Кудак — крепость неприступная; кроме пушек ее охраняют днепровские глубины и отвесные скалы; тут нет надобности в многочисленном гарнизоне. Поэтому в замке было не более 600 человек, но зато людей отборных, один к одному, вооруженных мушкетами и самопалами. Днепр так сужался в этом месте, что стрела, пущенная с одного берега, далеко перелетала на другой. Пушки крепости господствовали над обоими берегами и над всей окрестностью. Кроме того, невдалеке от замка возвышалась башня, с которой открывался обзор на восемь миль вокруг. Стража, проживавшая в ней, давала знать в замок о всяком появлении сколько-нибудь подозрительного скопления людей, и тогда весь гарнизон замка строился в боевой порядок.
— Недели не проходит без какой-нибудь тревоги, — сказал пан Гродзицкий. — То татары, как волки, иногда толпой в несколько тысяч человек, появятся вблизи (насколько можно, мы отгоняем их пушечными выстрелами), а то стража примет за табор табун диких лошадей, и опять новый переполох.
— И не скучно вам на таком безлюдье? — поинтересовался пан Скшетуский.

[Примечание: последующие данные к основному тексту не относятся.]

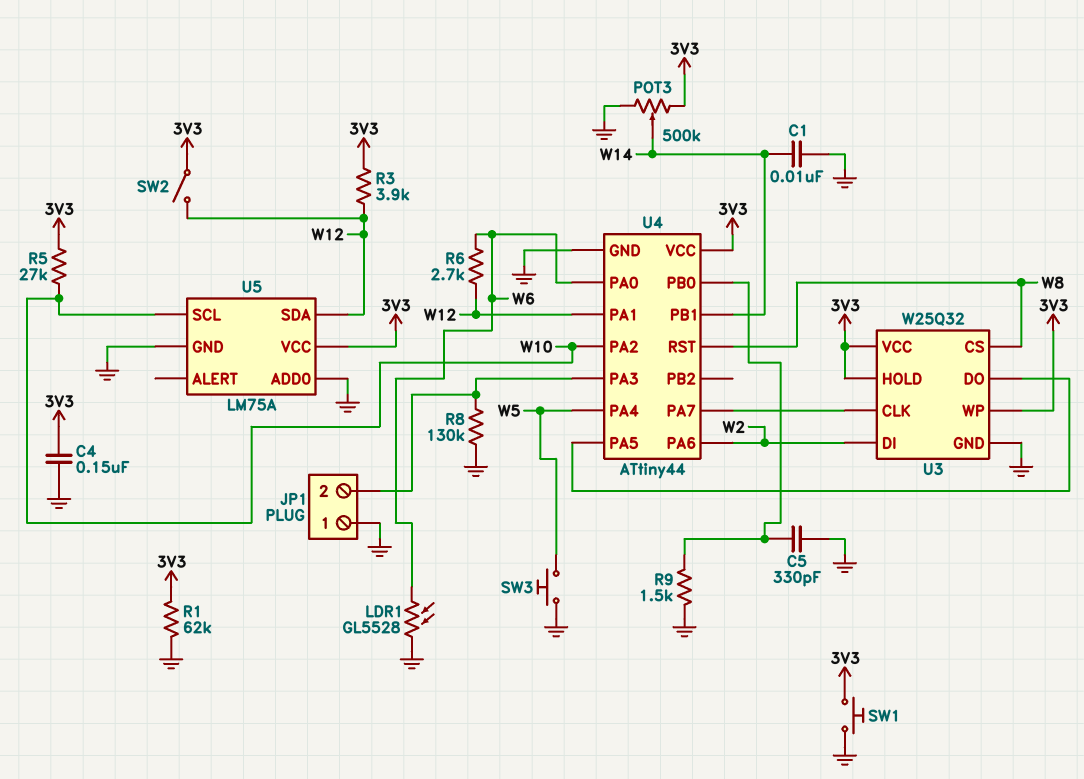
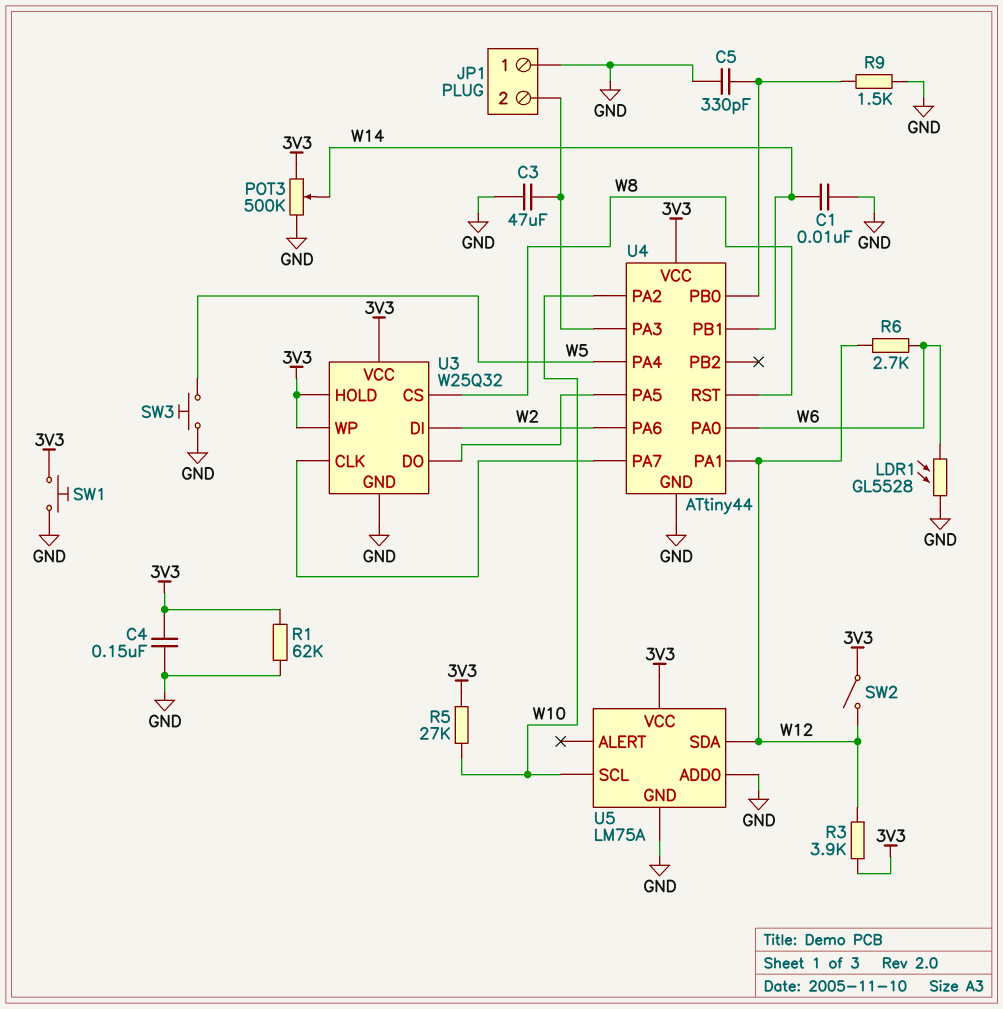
C3: none -> 47uF (GND, JP1/2)
R8: 130k (GND, JP1/2) -> none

— Я не променял бы своего места на королевские покои. Я отсюда вижу больше, нежели король из своего окна в Варшаве.
И действительно, с валов на необозримые дали расстилалась степь, целое море земли; на север устье Самары, а на юг Днепр. со своими скалами, пропастями, лесами, вплоть до следующего порога, Сурского.
Отъезд был назначен на следующий день, но наместнику не спалось. Невеселые мысли роями лезли ему в голову. Поездка в страшную Сечь сулила ему почти неизбежную погибель. А жизнь так улыбалась ему! Он был молод, любим, впереди — союз с милой… но что значит жизнь и любовь в сравнении с честью и славой? Тут он вспомнил, что Елена ждет его в Розлогах, тревожится за него… Богун… дикая, разъяренная толпа… и сердце наместника сжалось болью. Теперь степи просохли, можно бы ехать в Лубны, а он сам приказал Елене и княгине ждать его возвращения в Розлогах. Разве он знал, что буря разыграется так скоро, что поездка в Сечь сопряжена с такими опасностями? Скшетуский расхаживал крупными шагами взад и вперед по комнате, дергал себя за бороду и ломал руки. Что ему делать, как поступить? Воображение рисовало ему Розлоги, объятые огнем, окруженные исступленной, дико воющей чернью, более похожей на дьяволов, чем на людей. Его шаги унылым звуком отражались под сводами комнаты, а ему казалось, что это уже идут за Еленой. На валах протрубили сигнал гасить огни, а ему почудилось, что это звук рога Богуна… и он заскрежетал зубами и ухватился за рукоять сабли. Эх, зачем он так настаивал, чтобы его отправили вместо Быховца в эту проклятую экспедицию?